TASK LIST:
**a.** List every meaning that the exchange about Celia and Xinto says readers have found in Celia's bees.
**b.** Write the next part of the exchange about Celia and Xinto, picking up after its last sentence.

(DOCUMENT TEXT Opens)

When she has to leave him in the afterlife, is that symbolic for as Celia says at one point that there is freedom in losing everything… what is left to fear (I’m paraphrasing)… so why have the anxiety after having survived so much? Leaving Xinto in the afterlife was death to her anxiety? Is that what was intended?

Thank you! Xinto is one of my favorite characters, and I really enjoyed bringing Celia’s insides out. You’re dead right that I made her first illusion a bee with intention.

I love your interpretation of the bees as representing her anxiety (you’re not the only reader to tell me this!) Others have told me that they saw her bees as something positive, like her guardian angels or her intuition. Still, others told me they saw the bees as symbolic of regular old human thoughts that never make much sense. Every theory is valid! While I know what I was thinking when I wrote that aspect of her character, this just highlights how the biggest, most wonderful thing about writing a book is how different people bring themselves to the reading experience. The story takes on a life of its own when it’s out there, and that’s beautiful.

I’ll leave it to each reader to see what they want to see in Celia’s bees, Xinto’s character, and the reason he had to stay back because that’s a special kind of reader magic I don’t want to mess with.

I LOVE THIS! When I first started listening to a Scottish band named Travis, Fran Healy used to say the same thing. He said that he always knew what he wrote a song about, but once you released it, it wasn’t yours anymore. It belonged to the listener and what they made of it.

(DOCUMENT TEXT Closes)
(EXTRACTED INFORMATION Opens)

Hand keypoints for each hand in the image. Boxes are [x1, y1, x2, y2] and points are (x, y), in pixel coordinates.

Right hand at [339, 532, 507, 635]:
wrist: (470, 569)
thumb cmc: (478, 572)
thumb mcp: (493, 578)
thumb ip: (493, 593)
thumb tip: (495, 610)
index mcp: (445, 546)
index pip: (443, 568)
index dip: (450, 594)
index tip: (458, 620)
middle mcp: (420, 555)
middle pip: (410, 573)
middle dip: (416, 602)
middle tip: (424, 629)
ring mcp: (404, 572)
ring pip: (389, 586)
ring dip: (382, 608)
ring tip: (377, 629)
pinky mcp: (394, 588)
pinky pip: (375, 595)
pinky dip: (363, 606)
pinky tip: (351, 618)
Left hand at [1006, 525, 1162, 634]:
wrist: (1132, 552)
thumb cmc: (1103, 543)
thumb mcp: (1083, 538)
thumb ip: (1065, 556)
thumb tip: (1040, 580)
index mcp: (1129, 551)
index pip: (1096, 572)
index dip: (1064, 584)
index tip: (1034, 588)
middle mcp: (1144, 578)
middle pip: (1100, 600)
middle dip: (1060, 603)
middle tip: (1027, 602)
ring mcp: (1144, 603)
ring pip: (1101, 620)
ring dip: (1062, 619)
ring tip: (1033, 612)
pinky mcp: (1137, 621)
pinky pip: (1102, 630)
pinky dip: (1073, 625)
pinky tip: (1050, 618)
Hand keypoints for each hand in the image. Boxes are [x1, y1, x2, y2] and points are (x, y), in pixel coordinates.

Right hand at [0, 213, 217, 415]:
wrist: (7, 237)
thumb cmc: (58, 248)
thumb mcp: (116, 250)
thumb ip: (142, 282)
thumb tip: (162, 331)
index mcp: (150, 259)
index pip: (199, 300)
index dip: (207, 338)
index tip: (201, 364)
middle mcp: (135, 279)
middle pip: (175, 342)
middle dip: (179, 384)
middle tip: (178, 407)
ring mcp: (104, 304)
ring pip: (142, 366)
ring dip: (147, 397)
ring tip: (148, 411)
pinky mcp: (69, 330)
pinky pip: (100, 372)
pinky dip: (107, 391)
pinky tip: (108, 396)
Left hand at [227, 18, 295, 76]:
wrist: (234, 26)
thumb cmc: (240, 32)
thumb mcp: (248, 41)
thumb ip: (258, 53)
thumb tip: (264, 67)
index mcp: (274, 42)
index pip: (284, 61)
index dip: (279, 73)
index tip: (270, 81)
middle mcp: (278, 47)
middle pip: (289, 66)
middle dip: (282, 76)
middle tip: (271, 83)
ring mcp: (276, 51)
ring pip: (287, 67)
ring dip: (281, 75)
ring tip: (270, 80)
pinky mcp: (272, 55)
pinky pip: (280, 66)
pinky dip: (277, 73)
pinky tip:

(EXTRACTED INFORMATION Closes)

REPLIES:
**a.**
- Her anxiety
- Her guardian angels
- Her intuition
- Regular old human thoughts that never make much sense

**b.**
“Surviving is exhausting.”-Kim Smejkal, Curse of the Divine

I loved reading that line because I say it all the time. People say I’m strong. BS I’m sick of it. Being strong. Surviving is exhausting. Celia is right and I’m damn glad it was written, said. I cried. Well, I cried a lot but it was a relief- feeling seen. So yes, she survived and yes she kills her anxiety but she is left, a shell. Is that all a connection? That you can survive only so much before what doesn’t kills you stops making you stronger- not to mean it negatively, but to validate that it’s ok to say- I’m have lived through trauma and that has caused scars that won’t go away?

This is heavy, but yes, I do think that pain and trauma can overwhelm. I believe there is a point where scars become a part of you and you have to learn how to live with them because they will never heal.

The thing I tried to show at the end of Curse is that, that breaking point—when you’ve given it all and have nothing left—can also be the moment where things finally turn around. That there’s life even after being beaten down and gutted. Once you’re gutted and have nothing left, you can begin to fill up again, and there’s a lot of inherent power in that. With Celia, she’s spent both emotionally and physically, but she’s determined to count every star in the night sky no matter how long it takes. She’s determined to keep going on her own terms. For me, I find it an incredibly hopeful ending with limitless possibilities.


Diavala’s Demon Arc

 

Was it that you managed a redemption arc for Diavala, or that maybe we just didn’t know her full story because she didn’t share it with anyone, until now. What is her motivation to not tell the truth in Ink in the Blood (or at least tell more of the story/clarify the truth of it all)?

Diavala is an arrogant, selfish, manipulative delight. She never does anything that doesn’t benefit her, particularly in Ink in the Blood when she’s so keen to hold on to her power. For Diavala, there was no reason, to tell the truth in Ink because it didn’t suit her carefully curated narrative. It was a story of weakness, and she wasn’t weak.

Until she is weak, that is. Diavala meets her breaking point in Curse too—that point where she has no option left but to change—and only then does she understand anything remotely related to cooperation or selflessness. It was an amazing thing, to write a character I absolutely loathe but completely understand.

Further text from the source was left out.